Trop souvent la musique de films répond à un inventaire des diverses situations dramatiques ou comiques. Les compositeurs puisent leurs inspirations dans une habitude d'écoute souvent héritée du cinéma muet et utilisent encore aujourd'hui par réflexe ou par obligation des musiques quasi préexistantes. Si la mémoire musicale du cinéma est par culture et nécessité pratiquement obligée de se rapprocher de la réalité, les metteurs en scène, à la différence des musiciens, sont arrivés à créer une esthétique indépendante et personnelle, mais sans toutefois maîtriser l'exacte portée et influence de la musique sur leurs films.

Pendant toute son histoire, la musique a toujours été considérée comme autonome, comme devant se suffire à elle-même. Elle participe à la vie, sans pour autant avoir une influence directe sur son évolution. L'arrivée du cinéma au siècle dernier a impliqué la musique dans un contexte de complémentarité. Par sa présence au cinéma, mais aussi à la radio, au théâtre ou à la télévision, la musique cohabite dans une esthétique subtile, faite d'idées et de technique, obligeant les musiciens à revoir l'art et la manière de composer de la musique.

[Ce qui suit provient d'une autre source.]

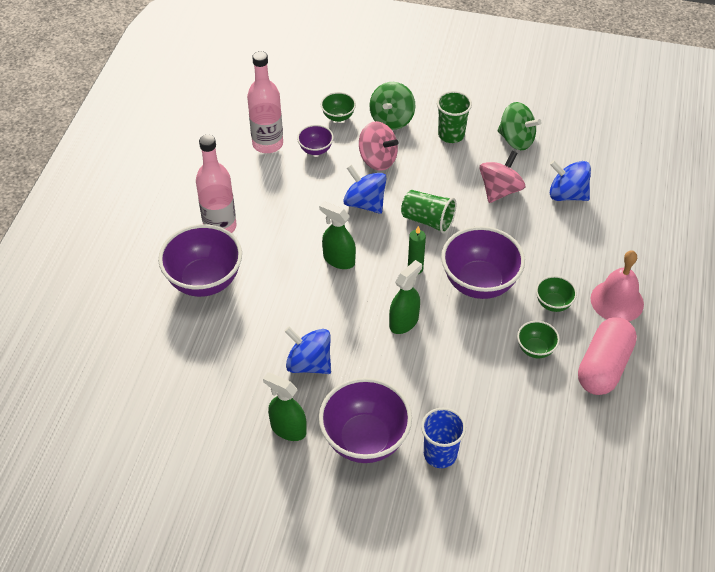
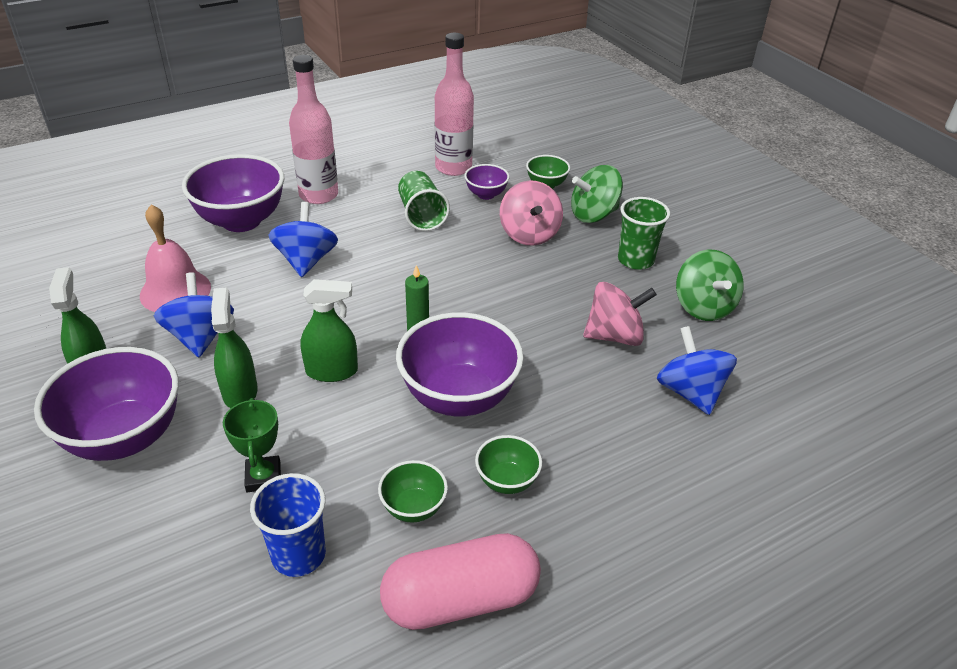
camera: 45 degrees right, 10 degrees down
(339, 260) = (365, 281): green spray bottle -> green spray bottle (240, 392)
(365, 203) = (461, 257): blue spinning top -> blue spinning top (306, 261)
(428, 220) = (497, 309): green cup -> green cup (421, 215)
(440, 454) = (154, 515): blue cup -> blue cup (298, 555)
(456, 396) = (263, 477): none -> green trophy
(617, 301) = (589, 543): pink bell -> pink bell (175, 291)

LA MUSIQUE DE FILMS OU L'ART D'ÊTRE SOUS INFLUENCES

La plupart des compositeurs quand ils visionnent un film pensent d'abord à l'effectif avant de penser à la thématique. Des compositeurs comme Duhamel, Jarre, Delerue ou Jansen, après une vision de "rushes" se demandent s'il y aura un piano, des percussions, un solo de cuivre, etc, alors que c'était tout à fait différent chez les compositeurs de la génération précédente.

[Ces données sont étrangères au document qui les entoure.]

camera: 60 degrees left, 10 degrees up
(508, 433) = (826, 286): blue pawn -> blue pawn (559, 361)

Les musiques de films qui marquent sont souvent celles où l'originalité de l'effectif instrumental s'impose. Cela signifie que le succès de bonnes musiques de films, comme par exemple celles d'Ennio Morricone ou de Nino Rota, repose là-dessus, sur une espèce d'absolutisme instrumental qui les distinguent des autres. L'utilisation de combinaisons instrumentales inattendues donne une couleur absolument inimitable aux films de Fellini et aux westerns spaghettis de Sergio Léone ; une espèce d'osmose obtenue par des moyens purement instrumentaux.

Les musiciens cinéphiles savent que leur travail va s'intégrer à un monde de son déjà élaboré. Ils doivent se soucier des dialogues, des éléments naturels ou des bruits d'ambiance, de la couleur générale du film. On n'écrit pas dans la même tonalité suivant les acteurs, ce qui détermine un certain parti pris musical (ex : Le rapace sur une musique de François de Roubaix pour Lino Ventura).

Un autre exemple avec Pierre Jansen, qui a composé de nombreuses bandes sonores pour Claude Chabrol, demandant dans les minutages qu'il lui soit précisé très clairement à quel endroit et sur quelles phrases des dialogues va se glisser sa musique. Par cette approche, il intègre totalement dans sa partition le dialogue existant du film, pour réaliser une tentative d'osmose (Le boucher).

En France, dans la plupart des cas, la musique de film se traduit en une mise de fond minimale et le désir avoué ou caché de pouvoir rentabiliser la musique hors du film (thème à succès, chansons tubes). Les conséquences d'une telle attitude : concessions à la mode, bandes musicales interchangeables, "hantise" du non-commercial (comprendre : musique contemporaine) et de l'esprit de recherche converge vers un risque d'appauvrissement généralisé, car en France ce n'est pas toujours le producteur qui règle l'addition, mais bien souvent les éditeurs de musique qui sont obligés par rentabilité financière de réduire le budget de la musique dans des proportions souvent intolérables pour le compositeur.